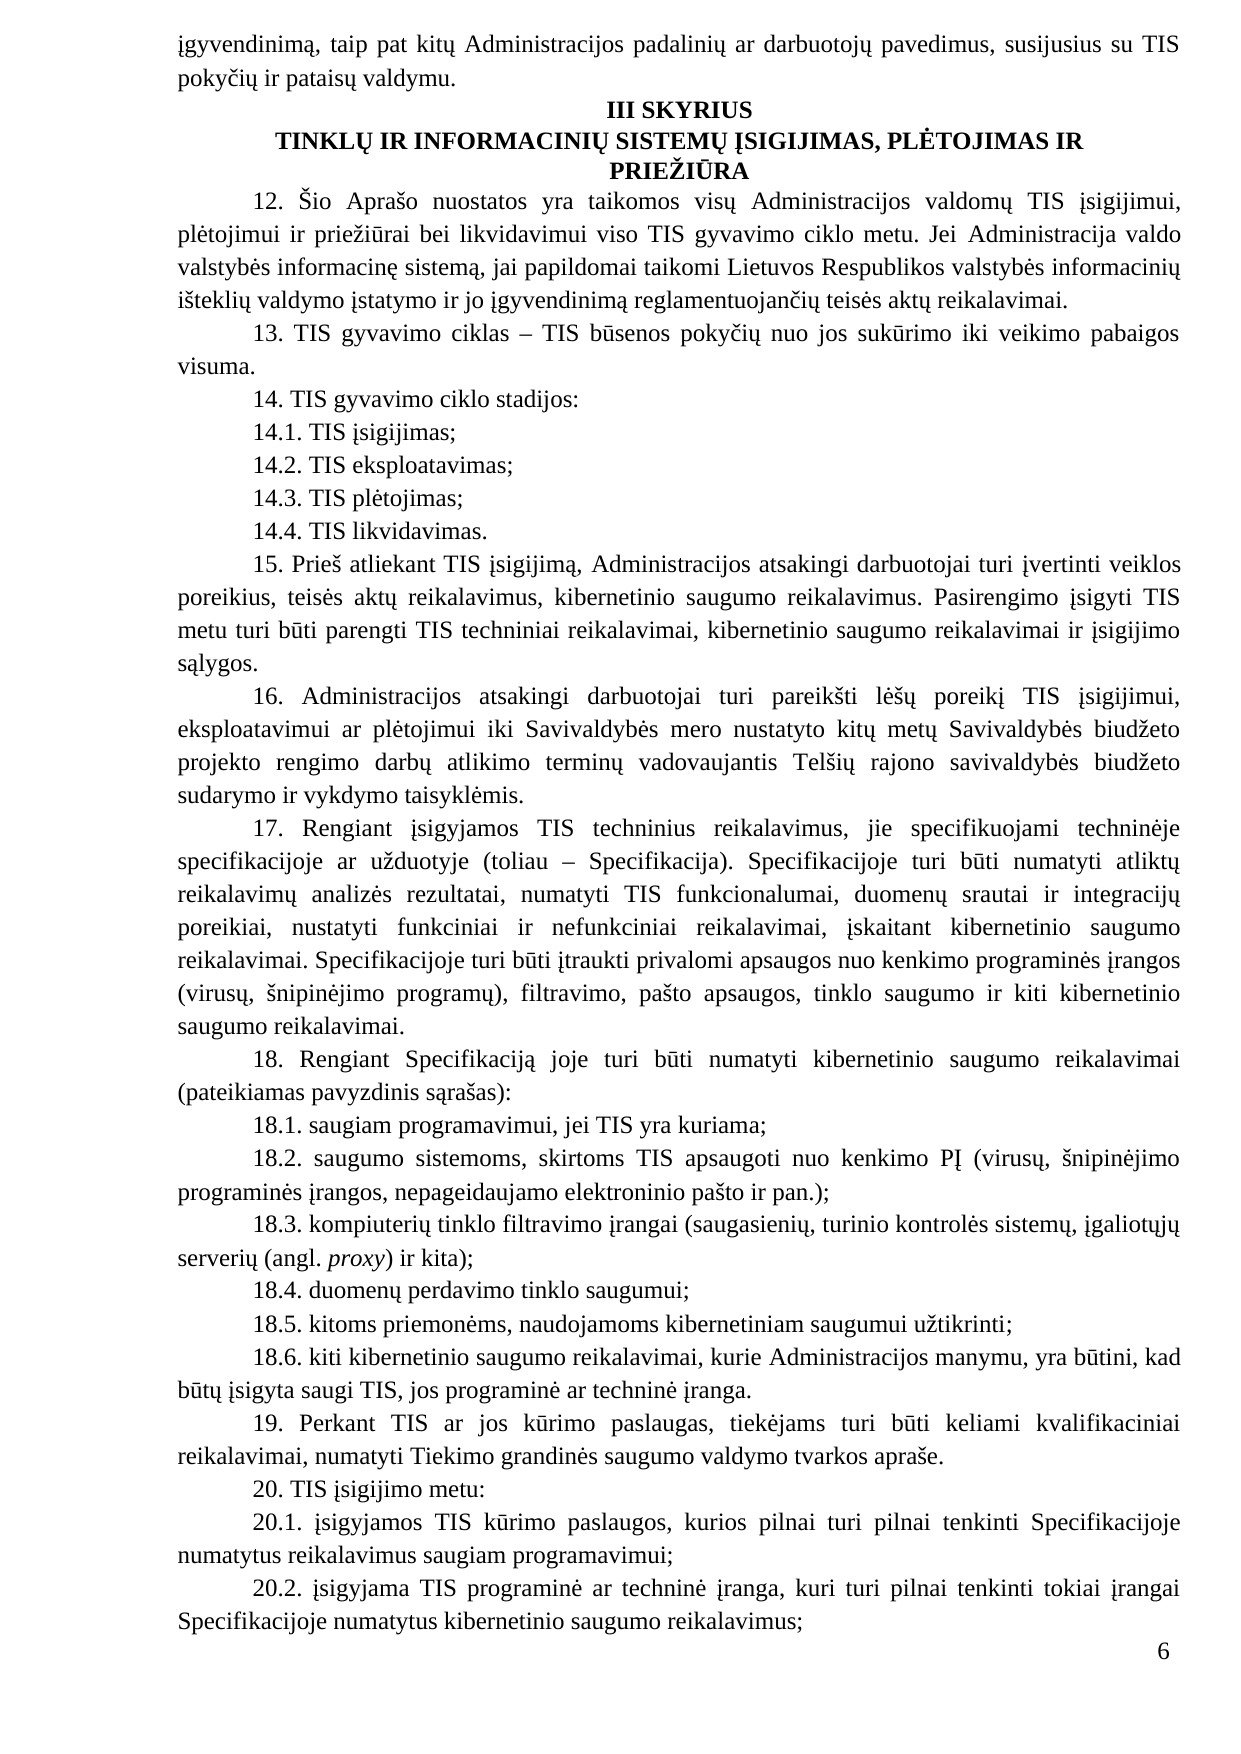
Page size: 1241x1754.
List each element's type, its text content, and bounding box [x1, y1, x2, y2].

text 17. Rengiant įsigyjamos TIS techninius reikalavimus, jie specifikuojami techninėje specifikacijoje ar užduotyje (toliau – Specifikacija). Specifikacijoje turi būti numatyti atliktų reikalavimų analizės rezultatai, numatyti TIS funkcionalumai, duomenų srautai ir integracijų poreikiai, nustatyti funkciniai ir nefunkciniai reikalavimai, įskaitant kibernetinio saugumo reikalavimai. Specifikacijoje turi būti įtraukti privalomi apsaugos nuo kenkimo programinės įrangos (virusų, šnipinėjimo programų), filtravimo, pašto apsaugos, tinklo saugumo ir kiti kibernetinio saugumo reikalavimai. [177, 813, 1181, 1040]
text 18.4. duomenų perdavimo tinklo saugumui; [177, 1276, 1181, 1304]
text 13. TIS gyvavimo ciklas – TIS būsenos pokyčių nuo jos sukūrimo iki veikimo pabaigos visuma. [177, 318, 1181, 380]
text 20.1. įsigyjamos TIS kūrimo paslaugos, kurios pilnai turi pilnai tenkinti Specifikacijoje numatytus reikalavimus saugiam programavimui; [177, 1507, 1181, 1568]
text 20. TIS įsigijimo metu: [177, 1474, 1181, 1502]
text 12. Šio Aprašo nuostatos yra taikomos visų Administracijos valdomų TIS įsigijimui, plėtojimui ir priežiūrai bei likvidavimui viso TIS gyvavimo ciklo metu. Jei Administracija valdo valstybės informacinę sistemą, jai papildomai taikomi Lietuvos Respublikos valstybės informacinių išteklių valdymo įstatymo ir jo įgyvendinimą reglamentuojančių teisės aktų reikalavimai. [177, 186, 1181, 314]
text TINKLŲ IR INFORMACINIŲ SISTEMŲ ĮSIGIJIMAS, PLĖTOJIMAS IR PRIEŽIŪRA [207, 126, 1152, 184]
text 14. TIS gyvavimo ciklo stadijos: [177, 384, 1181, 413]
text įgyvendinimą, taip pat kitų Administracijos padalinių ar darbuotojų pavedimus, susijusius su TIS pokyčių ir pataisų valdymu. [177, 29, 1181, 91]
text 14.2. TIS eksploatavimas; [177, 450, 1181, 479]
text 14.1. TIS įsigijimas; [177, 417, 1181, 446]
text 19. Perkant TIS ar jos kūrimo paslaugas, tiekėjams turi būti keliami kvalifikaciniai reikalavimai, numatyti Tiekimo grandinės saugumo valdymo tvarkos apraše. [177, 1408, 1181, 1469]
text 15. Prieš atliekant TIS įsigijimą, Administracijos atsakingi darbuotojai turi įvertinti veiklos poreikius, teisės aktų reikalavimus, kibernetinio saugumo reikalavimus. Pasirengimo įsigyti TIS metu turi būti parengti TIS techniniai reikalavimai, kibernetinio saugumo reikalavimai ir įsigijimo sąlygos. [177, 549, 1181, 677]
text 14.4. TIS likvidavimas. [177, 516, 1181, 545]
text 16. Administracijos atsakingi darbuotojai turi pareikšti lėšų poreikį TIS įsigijimui, eksploatavimui ar plėtojimui iki Savivaldybės mero nustatyto kitų metų Savivaldybės biudžeto projekto rengimo darbų atlikimo terminų vadovaujantis Telšių rajono savivaldybės biudžeto sudarymo ir vykdymo taisyklėmis. [177, 681, 1181, 809]
text 14.3. TIS plėtojimas; [177, 483, 1181, 512]
text 20.2. įsigyjama TIS programinė ar techninė įranga, kuri turi pilnai tenkinti tokiai įrangai Specifikacijoje numatytus kibernetinio saugumo reikalavimus; [177, 1573, 1181, 1634]
text III SKYRIUS [207, 96, 1152, 124]
text 18.2. saugumo sistemoms, skirtoms TIS apsaugoti nuo kenkimo PĮ (virusų, šnipinėjimo programinės įrangos, nepageidaujamo elektroninio pašto ir pan.); [177, 1143, 1181, 1205]
text 18.1. saugiam programavimui, jei TIS yra kuriama; [177, 1111, 1181, 1139]
text 18.3. kompiuterių tinklo filtravimo įrangai (saugasienių, turinio kontrolės sistemų, įgaliotųjų serverių (angl. proxy) ir kita); [177, 1209, 1181, 1271]
text 18. Rengiant Specifikaciją joje turi būti numatyti kibernetinio saugumo reikalavimai (pateikiamas pavyzdinis sąrašas): [177, 1044, 1181, 1106]
text 18.6. kiti kibernetinio saugumo reikalavimai, kurie Administracijos manymu, yra būtini, kad būtų įsigyta saugi TIS, jos programinė ar techninė įranga. [177, 1342, 1181, 1403]
text 18.5. kitoms priemonėms, naudojamoms kibernetiniam saugumui užtikrinti; [177, 1309, 1181, 1337]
════════════════════
Exercise:
Reproduce the data word for word; no pictures.

Written answer:
Page size: 1241x1754.
List each element's type, its text content, and bounding box [x1, y1, x2, y2].

text 17. Rengiant įsigyjamos TIS techninius reikalavimus, jie specifikuojami techninėje specifikacijoje ar užduotyje (toliau – Specifikacija). Specifikacijoje turi būti numatyti atliktų reikalavimų analizės rezultatai, numatyti TIS funkcionalumai, duomenų srautai ir integracijų poreikiai, nustatyti funkciniai ir nefunkciniai reikalavimai, įskaitant kibernetinio saugumo reikalavimai. Specifikacijoje turi būti įtraukti privalomi apsaugos nuo kenkimo programinės įrangos (virusų, šnipinėjimo programų), filtravimo, pašto apsaugos, tinklo saugumo ir kiti kibernetinio saugumo reikalavimai. [177, 813, 1181, 1040]
text 18.4. duomenų perdavimo tinklo saugumui; [177, 1276, 1181, 1304]
text 13. TIS gyvavimo ciklas – TIS būsenos pokyčių nuo jos sukūrimo iki veikimo pabaigos visuma. [177, 318, 1181, 380]
text 20.1. įsigyjamos TIS kūrimo paslaugos, kurios pilnai turi pilnai tenkinti Specifikacijoje numatytus reikalavimus saugiam programavimui; [177, 1507, 1181, 1568]
text 20. TIS įsigijimo metu: [177, 1474, 1181, 1502]
text 12. Šio Aprašo nuostatos yra taikomos visų Administracijos valdomų TIS įsigijimui, plėtojimui ir priežiūrai bei likvidavimui viso TIS gyvavimo ciklo metu. Jei Administracija valdo valstybės informacinę sistemą, jai papildomai taikomi Lietuvos Respublikos valstybės informacinių išteklių valdymo įstatymo ir jo įgyvendinimą reglamentuojančių teisės aktų reikalavimai. [177, 186, 1181, 314]
text TINKLŲ IR INFORMACINIŲ SISTEMŲ ĮSIGIJIMAS, PLĖTOJIMAS IR PRIEŽIŪRA [207, 126, 1152, 184]
text 14. TIS gyvavimo ciklo stadijos: [177, 384, 1181, 413]
text įgyvendinimą, taip pat kitų Administracijos padalinių ar darbuotojų pavedimus, susijusius su TIS pokyčių ir pataisų valdymu. [177, 29, 1181, 91]
text 14.2. TIS eksploatavimas; [177, 450, 1181, 479]
text 14.1. TIS įsigijimas; [177, 417, 1181, 446]
text 19. Perkant TIS ar jos kūrimo paslaugas, tiekėjams turi būti keliami kvalifikaciniai reikalavimai, numatyti Tiekimo grandinės saugumo valdymo tvarkos apraše. [177, 1408, 1181, 1469]
text 15. Prieš atliekant TIS įsigijimą, Administracijos atsakingi darbuotojai turi įvertinti veiklos poreikius, teisės aktų reikalavimus, kibernetinio saugumo reikalavimus. Pasirengimo įsigyti TIS metu turi būti parengti TIS techniniai reikalavimai, kibernetinio saugumo reikalavimai ir įsigijimo sąlygos. [177, 549, 1181, 677]
text 14.4. TIS likvidavimas. [177, 516, 1181, 545]
text 16. Administracijos atsakingi darbuotojai turi pareikšti lėšų poreikį TIS įsigijimui, eksploatavimui ar plėtojimui iki Savivaldybės mero nustatyto kitų metų Savivaldybės biudžeto projekto rengimo darbų atlikimo terminų vadovaujantis Telšių rajono savivaldybės biudžeto sudarymo ir vykdymo taisyklėmis. [177, 681, 1181, 809]
text 14.3. TIS plėtojimas; [177, 483, 1181, 512]
text 20.2. įsigyjama TIS programinė ar techninė įranga, kuri turi pilnai tenkinti tokiai įrangai Specifikacijoje numatytus kibernetinio saugumo reikalavimus; [177, 1573, 1181, 1634]
text III SKYRIUS [207, 96, 1152, 124]
text 18.2. saugumo sistemoms, skirtoms TIS apsaugoti nuo kenkimo PĮ (virusų, šnipinėjimo programinės įrangos, nepageidaujamo elektroninio pašto ir pan.); [177, 1143, 1181, 1205]
text 18.1. saugiam programavimui, jei TIS yra kuriama; [177, 1111, 1181, 1139]
text 18.3. kompiuterių tinklo filtravimo įrangai (saugasienių, turinio kontrolės sistemų, įgaliotųjų serverių (angl. proxy) ir kita); [177, 1209, 1181, 1271]
text 18. Rengiant Specifikaciją joje turi būti numatyti kibernetinio saugumo reikalavimai (pateikiamas pavyzdinis sąrašas): [177, 1044, 1181, 1106]
text 18.6. kiti kibernetinio saugumo reikalavimai, kurie Administracijos manymu, yra būtini, kad būtų įsigyta saugi TIS, jos programinė ar techninė įranga. [177, 1342, 1181, 1403]
text 18.5. kitoms priemonėms, naudojamoms kibernetiniam saugumui užtikrinti; [177, 1309, 1181, 1337]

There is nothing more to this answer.